**Passage provided:**

———

Canadian CO2 optimal emissions target to cost up to C$1.5 billion

April 1, 2019
The Canadian government, along with some provincial governments, have set policies to cut methane emissions from 40-45% of baseline value by the year 2025.

The Canadian government, along with some provincial governments, have set policies to cut methane emissions from 40-45% of baseline value by the year 2025. Baselines might differ between governments, but the overall targeted reductions by Canada are about 25 million tons (Mt) carbon dioxide equivalent (CO2e) of methane emissions by 2025. The optimal reduction scenario achieves this reduction at a total cost of C$0.4-1.5 billion.

The gas supply chain can be broadly divided into upstream, midstream, and downstream sectors, with sources of methane emissions identified, and mitigation technologies assessed, from wellhead to burner-tip. Methane emissions from the sectors can be further grouped into source categories such as fugitives, flared, vented, line-heating, and burner-tip.

In line with the ongoing debate on the economic and environmental impacts of methane emissions from natural gas supply chains, the Canadian Energy Research Institute (CERI) developed a modelling tool, the Integrated CH4 Emission Reduction Model (ICERM), to quantify methane emissions and assess reduction opportunities across the Canadian natural gas supply chain. ICERM has three modules: emission quantification, abatement cost analysis, and optimized selection of mitigation technologies to meet emission reduction targets cost-effectively.

ICERM quantified methane emissions from the Canadian natural gas supply chain in 2017 at 47.5 Mt CO2e. Fig. 1 shows the distribution of emissions across supply chain sectors, while the emission sources are depicted in Fig. 2. Western provinces with more upstream oil and gas activities generate more emissions than eastern provinces where natural gas demand may be high but supplied from other provinces. Alberta contributes more emissions than other provinces, with an estimated total in 2017 of 25.4 Mt CO2e, the upstream sector responsible for as much as 96%. These emissions are mainly from oil and gas wells and gathering sites. The other western provinces (British Columbia, Saskatchewan, and Manitoba) also have higher upstream emission footprints with total estimated values of 3.6, 16.2, and 1.3 Mt CO2e, respectively.

Fig. 3 shows sectoral emissions according to source categories. Both upstream and midstream emissions from producing provinces are primarily of the fugitive and venting categories. Downstream emissions are mostly from the fugitive and burner-tip source categories, representing about 95% of downstream releases in most cases.

The eastern provinces do not have as much upstream oil and gas activity, so their emissions come from midstream and downstream segments of the gas supply chain where either imported gas or Canadian gas from other provinces is transported for distribution to various end-users. As such, gas transmission and distribution systems are the major emissions sources. The bulk of eastern province midstream sector emissions are from fugitive releases and venting activities. In Ontario, fugitive and vented emissions account for over 90% of total midstream emissions. Fugitive and burnertip emissions due to undestroyed hydrocarbons at end-use dominate downstream sector emissions. Fugitive emissions from distribution pipeline and customer metering losses account for about 95% of total downstream emissions.

———

**Given material:**
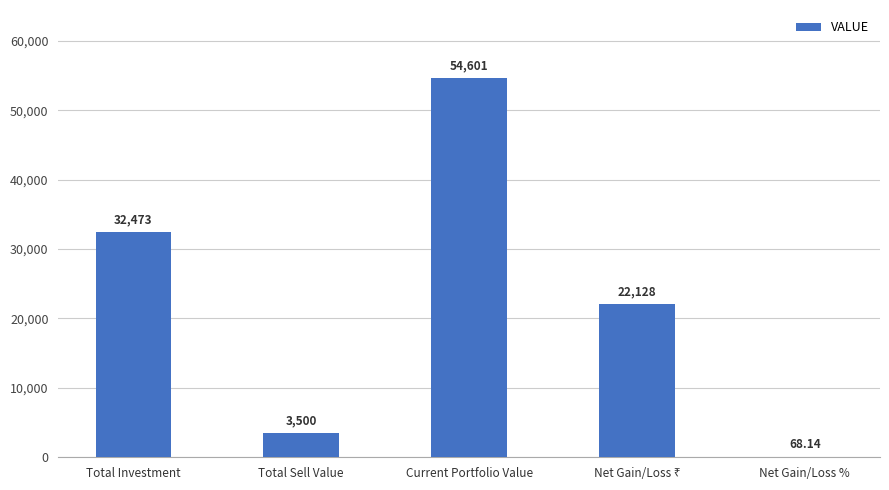

Which has a higher value, Current Portfolio Value or Net Gain/Loss %?

Current Portfolio Value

———

**How to complete this task:** Continue the article on Canadian methane emissions, picking up after its last sentence.

**Exercise response:**
Applying ICERM

ICERM’s optimization module combines emission quantification and abatement cost data to evaluate emission reduction and economic impacts of various policy scenarios. CERI’s study evaluated three different hypothetical policy scenarios to achieve emission reductions by adopting various combinations of mitigation technologies. These scenarios are:

• Maximum reduction, which evaluated the economic cost and the maximum amount of emission reduction that can be achieved using the mitigation technologies assessed.

• Uniform reduction, which evaluated the economic cost and emission reduction achieved if a 45% reduction target is assigned to each emitting device in the supply chain (except burner-tip emissions).

• Optimal reduction, which identified a cost-effective mitigation pathway to reduce emissions to 45% of 2012 levels as reported by Canada in the National Inventory Report (a scenario created to mimic federal methane regulation).

CERI applied these scenarios to the entire Canadian natural gas supply chain, in contrast to existing federal and provincial regulations which place methane emission reduction targets mainly in the upstream sector. Fig. 4 shows methane emission reductions from each supply chain sector and emitting devices for the entire Canadian natural gas supply chain under the three hypothetical policy scenarios.

Achieving the optimal economic scenario requires omitting some of the emission source categories when choosing where mitigation should be deployed. These include emissions from midstream venting, upstream fugitives, compressors, and surface casing vent flow. Optimal emission reduction is calculated from the average of the results obtained using the lower and upper ranges of the abatement costs. This scenario does not arbitrarily specify what emission sources should be controlled but uses linear programming to determine the most cost-effective mitigation to meet expected reduction at both federal and provincial levels.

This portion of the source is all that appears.